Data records
--- start ---

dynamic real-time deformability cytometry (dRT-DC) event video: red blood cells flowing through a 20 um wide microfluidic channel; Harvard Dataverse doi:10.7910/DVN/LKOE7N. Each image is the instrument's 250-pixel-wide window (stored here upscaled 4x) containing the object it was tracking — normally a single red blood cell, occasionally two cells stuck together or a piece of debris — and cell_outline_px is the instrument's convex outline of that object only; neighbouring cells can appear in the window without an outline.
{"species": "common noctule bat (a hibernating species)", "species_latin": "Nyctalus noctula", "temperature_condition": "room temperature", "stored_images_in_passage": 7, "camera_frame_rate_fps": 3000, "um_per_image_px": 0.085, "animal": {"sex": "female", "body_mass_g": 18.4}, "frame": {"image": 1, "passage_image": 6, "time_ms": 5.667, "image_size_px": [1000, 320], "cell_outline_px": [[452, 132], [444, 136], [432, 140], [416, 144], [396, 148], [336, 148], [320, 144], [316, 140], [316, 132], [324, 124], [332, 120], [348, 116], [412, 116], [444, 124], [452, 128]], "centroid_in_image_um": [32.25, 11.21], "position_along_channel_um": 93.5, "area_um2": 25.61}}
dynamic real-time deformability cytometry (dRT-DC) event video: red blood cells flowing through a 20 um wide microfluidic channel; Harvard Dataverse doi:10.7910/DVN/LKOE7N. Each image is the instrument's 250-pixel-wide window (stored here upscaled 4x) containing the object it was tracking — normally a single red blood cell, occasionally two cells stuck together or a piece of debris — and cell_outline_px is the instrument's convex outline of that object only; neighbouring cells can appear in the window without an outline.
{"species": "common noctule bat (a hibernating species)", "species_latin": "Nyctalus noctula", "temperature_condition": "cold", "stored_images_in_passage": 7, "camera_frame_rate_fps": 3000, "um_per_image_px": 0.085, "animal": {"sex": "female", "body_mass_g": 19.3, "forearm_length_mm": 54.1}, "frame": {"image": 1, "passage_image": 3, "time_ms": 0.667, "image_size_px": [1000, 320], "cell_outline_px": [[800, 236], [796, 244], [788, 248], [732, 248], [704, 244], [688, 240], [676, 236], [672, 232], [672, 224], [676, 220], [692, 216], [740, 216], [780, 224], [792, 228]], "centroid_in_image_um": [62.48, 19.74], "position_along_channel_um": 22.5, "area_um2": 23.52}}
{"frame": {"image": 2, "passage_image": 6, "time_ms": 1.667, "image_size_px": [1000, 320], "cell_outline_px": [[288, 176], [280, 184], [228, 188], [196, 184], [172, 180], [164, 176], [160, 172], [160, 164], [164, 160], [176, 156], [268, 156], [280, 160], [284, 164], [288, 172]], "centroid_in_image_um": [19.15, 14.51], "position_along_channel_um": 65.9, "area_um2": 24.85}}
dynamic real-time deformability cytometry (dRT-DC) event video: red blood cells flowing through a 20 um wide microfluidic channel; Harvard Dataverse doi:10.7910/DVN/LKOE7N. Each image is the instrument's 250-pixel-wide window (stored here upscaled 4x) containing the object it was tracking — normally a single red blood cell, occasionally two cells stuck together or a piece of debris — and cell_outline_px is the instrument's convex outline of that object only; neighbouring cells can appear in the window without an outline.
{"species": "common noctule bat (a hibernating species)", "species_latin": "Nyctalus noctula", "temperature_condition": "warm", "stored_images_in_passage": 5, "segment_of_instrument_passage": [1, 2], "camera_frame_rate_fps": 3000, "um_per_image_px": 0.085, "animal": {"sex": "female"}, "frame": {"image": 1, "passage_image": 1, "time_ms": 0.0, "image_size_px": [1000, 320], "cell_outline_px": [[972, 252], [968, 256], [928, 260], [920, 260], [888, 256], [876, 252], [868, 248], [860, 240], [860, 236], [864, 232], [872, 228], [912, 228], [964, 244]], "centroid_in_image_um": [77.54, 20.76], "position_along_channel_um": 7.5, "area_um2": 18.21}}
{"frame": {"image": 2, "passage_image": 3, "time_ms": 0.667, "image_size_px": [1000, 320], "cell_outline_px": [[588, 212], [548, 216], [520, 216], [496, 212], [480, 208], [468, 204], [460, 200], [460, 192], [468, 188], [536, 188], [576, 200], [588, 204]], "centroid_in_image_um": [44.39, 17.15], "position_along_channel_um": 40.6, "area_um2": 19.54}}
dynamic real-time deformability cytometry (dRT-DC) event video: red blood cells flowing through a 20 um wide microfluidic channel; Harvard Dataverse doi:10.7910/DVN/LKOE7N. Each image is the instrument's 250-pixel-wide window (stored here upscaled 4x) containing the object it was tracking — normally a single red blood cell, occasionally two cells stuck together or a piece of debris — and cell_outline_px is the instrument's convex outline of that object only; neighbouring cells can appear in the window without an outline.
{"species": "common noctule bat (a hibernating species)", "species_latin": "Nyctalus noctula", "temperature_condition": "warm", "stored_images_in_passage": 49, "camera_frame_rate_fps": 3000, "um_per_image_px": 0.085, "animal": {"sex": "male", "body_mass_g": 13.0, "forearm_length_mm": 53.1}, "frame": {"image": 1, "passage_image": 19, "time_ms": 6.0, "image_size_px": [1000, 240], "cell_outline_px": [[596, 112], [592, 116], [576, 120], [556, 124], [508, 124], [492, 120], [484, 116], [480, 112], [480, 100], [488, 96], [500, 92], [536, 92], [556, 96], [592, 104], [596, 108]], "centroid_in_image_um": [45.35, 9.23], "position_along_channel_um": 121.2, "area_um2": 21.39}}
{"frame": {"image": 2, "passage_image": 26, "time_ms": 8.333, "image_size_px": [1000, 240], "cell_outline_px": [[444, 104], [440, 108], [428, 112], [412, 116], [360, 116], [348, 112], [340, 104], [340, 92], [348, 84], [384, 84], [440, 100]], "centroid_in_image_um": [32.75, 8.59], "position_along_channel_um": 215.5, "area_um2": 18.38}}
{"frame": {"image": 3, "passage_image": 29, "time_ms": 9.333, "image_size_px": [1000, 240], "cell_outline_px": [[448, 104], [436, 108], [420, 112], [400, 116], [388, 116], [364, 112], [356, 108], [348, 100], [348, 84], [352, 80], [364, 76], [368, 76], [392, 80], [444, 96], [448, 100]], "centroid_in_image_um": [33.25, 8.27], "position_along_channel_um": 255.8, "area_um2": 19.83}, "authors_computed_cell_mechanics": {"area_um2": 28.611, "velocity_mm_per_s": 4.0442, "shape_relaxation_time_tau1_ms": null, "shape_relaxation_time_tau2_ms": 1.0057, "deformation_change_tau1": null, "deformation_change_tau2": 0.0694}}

--- end ---

▶ WORK INSTRUCTIONS
Print every entry exactly as written.

▶ FULL OUTPUT
dynamic real-time deformability cytometry (dRT-DC) event video: red blood cells flowing through a 20 um wide microfluidic channel; Harvard Dataverse doi:10.7910/DVN/LKOE7N. Each image is the instrument's 250-pixel-wide window (stored here upscaled 4x) containing the object it was tracking — normally a single red blood cell, occasionally two cells stuck together or a piece of debris — and cell_outline_px is the instrument's convex outline of that object only; neighbouring cells can appear in the window without an outline.
{"species": "common noctule bat (a hibernating species)", "species_latin": "Nyctalus noctula", "temperature_condition": "room temperature", "stored_images_in_passage": 7, "camera_frame_rate_fps": 3000, "um_per_image_px": 0.085, "animal": {"sex": "female", "body_mass_g": 18.4}, "frame": {"image": 1, "passage_image": 6, "time_ms": 5.667, "image_size_px": [1000, 320], "cell_outline_px": [[452, 132], [444, 136], [432, 140], [416, 144], [396, 148], [336, 148], [320, 144], [316, 140], [316, 132], [324, 124], [332, 120], [348, 116], [412, 116], [444, 124], [452, 128]], "centroid_in_image_um": [32.25, 11.21], "position_along_channel_um": 93.5, "area_um2": 25.61}}
dynamic real-time deformability cytometry (dRT-DC) event video: red blood cells flowing through a 20 um wide microfluidic channel; Harvard Dataverse doi:10.7910/DVN/LKOE7N. Each image is the instrument's 250-pixel-wide window (stored here upscaled 4x) containing the object it was tracking — normally a single red blood cell, occasionally two cells stuck together or a piece of debris — and cell_outline_px is the instrument's convex outline of that object only; neighbouring cells can appear in the window without an outline.
{"species": "common noctule bat (a hibernating species)", "species_latin": "Nyctalus noctula", "temperature_condition": "cold", "stored_images_in_passage": 7, "camera_frame_rate_fps": 3000, "um_per_image_px": 0.085, "animal": {"sex": "female", "body_mass_g": 19.3, "forearm_length_mm": 54.1}, "frame": {"image": 1, "passage_image": 3, "time_ms": 0.667, "image_size_px": [1000, 320], "cell_outline_px": [[800, 236], [796, 244], [788, 248], [732, 248], [704, 244], [688, 240], [676, 236], [672, 232], [672, 224], [676, 220], [692, 216], [740, 216], [780, 224], [792, 228]], "centroid_in_image_um": [62.48, 19.74], "position_along_channel_um": 22.5, "area_um2": 23.52}}
{"frame": {"image": 2, "passage_image": 6, "time_ms": 1.667, "image_size_px": [1000, 320], "cell_outline_px": [[288, 176], [280, 184], [228, 188], [196, 184], [172, 180], [164, 176], [160, 172], [160, 164], [164, 160], [176, 156], [268, 156], [280, 160], [284, 164], [288, 172]], "centroid_in_image_um": [19.15, 14.51], "position_along_channel_um": 65.9, "area_um2": 24.85}}
dynamic real-time deformability cytometry (dRT-DC) event video: red blood cells flowing through a 20 um wide microfluidic channel; Harvard Dataverse doi:10.7910/DVN/LKOE7N. Each image is the instrument's 250-pixel-wide window (stored here upscaled 4x) containing the object it was tracking — normally a single red blood cell, occasionally two cells stuck together or a piece of debris — and cell_outline_px is the instrument's convex outline of that object only; neighbouring cells can appear in the window without an outline.
{"species": "common noctule bat (a hibernating species)", "species_latin": "Nyctalus noctula", "temperature_condition": "warm", "stored_images_in_passage": 5, "segment_of_instrument_passage": [1, 2], "camera_frame_rate_fps": 3000, "um_per_image_px": 0.085, "animal": {"sex": "female"}, "frame": {"image": 1, "passage_image": 1, "time_ms": 0.0, "image_size_px": [1000, 320], "cell_outline_px": [[972, 252], [968, 256], [928, 260], [920, 260], [888, 256], [876, 252], [868, 248], [860, 240], [860, 236], [864, 232], [872, 228], [912, 228], [964, 244]], "centroid_in_image_um": [77.54, 20.76], "position_along_channel_um": 7.5, "area_um2": 18.21}}
{"frame": {"image": 2, "passage_image": 3, "time_ms": 0.667, "image_size_px": [1000, 320], "cell_outline_px": [[588, 212], [548, 216], [520, 216], [496, 212], [480, 208], [468, 204], [460, 200], [460, 192], [468, 188], [536, 188], [576, 200], [588, 204]], "centroid_in_image_um": [44.39, 17.15], "position_along_channel_um": 40.6, "area_um2": 19.54}}
dynamic real-time deformability cytometry (dRT-DC) event video: red blood cells flowing through a 20 um wide microfluidic channel; Harvard Dataverse doi:10.7910/DVN/LKOE7N. Each image is the instrument's 250-pixel-wide window (stored here upscaled 4x) containing the object it was tracking — normally a single red blood cell, occasionally two cells stuck together or a piece of debris — and cell_outline_px is the instrument's convex outline of that object only; neighbouring cells can appear in the window without an outline.
{"species": "common noctule bat (a hibernating species)", "species_latin": "Nyctalus noctula", "temperature_condition": "warm", "stored_images_in_passage": 49, "camera_frame_rate_fps": 3000, "um_per_image_px": 0.085, "animal": {"sex": "male", "body_mass_g": 13.0, "forearm_length_mm": 53.1}, "frame": {"image": 1, "passage_image": 19, "time_ms": 6.0, "image_size_px": [1000, 240], "cell_outline_px": [[596, 112], [592, 116], [576, 120], [556, 124], [508, 124], [492, 120], [484, 116], [480, 112], [480, 100], [488, 96], [500, 92], [536, 92], [556, 96], [592, 104], [596, 108]], "centroid_in_image_um": [45.35, 9.23], "position_along_channel_um": 121.2, "area_um2": 21.39}}
{"frame": {"image": 2, "passage_image": 26, "time_ms": 8.333, "image_size_px": [1000, 240], "cell_outline_px": [[444, 104], [440, 108], [428, 112], [412, 116], [360, 116], [348, 112], [340, 104], [340, 92], [348, 84], [384, 84], [440, 100]], "centroid_in_image_um": [32.75, 8.59], "position_along_channel_um": 215.5, "area_um2": 18.38}}
{"frame": {"image": 3, "passage_image": 29, "time_ms": 9.333, "image_size_px": [1000, 240], "cell_outline_px": [[448, 104], [436, 108], [420, 112], [400, 116], [388, 116], [364, 112], [356, 108], [348, 100], [348, 84], [352, 80], [364, 76], [368, 76], [392, 80], [444, 96], [448, 100]], "centroid_in_image_um": [33.25, 8.27], "position_along_channel_um": 255.8, "area_um2": 19.83}, "authors_computed_cell_mechanics": {"area_um2": 28.611, "velocity_mm_per_s": 4.0442, "shape_relaxation_time_tau1_ms": null, "shape_relaxation_time_tau2_ms": 1.0057, "deformation_change_tau1": null, "deformation_change_tau2": 0.0694}}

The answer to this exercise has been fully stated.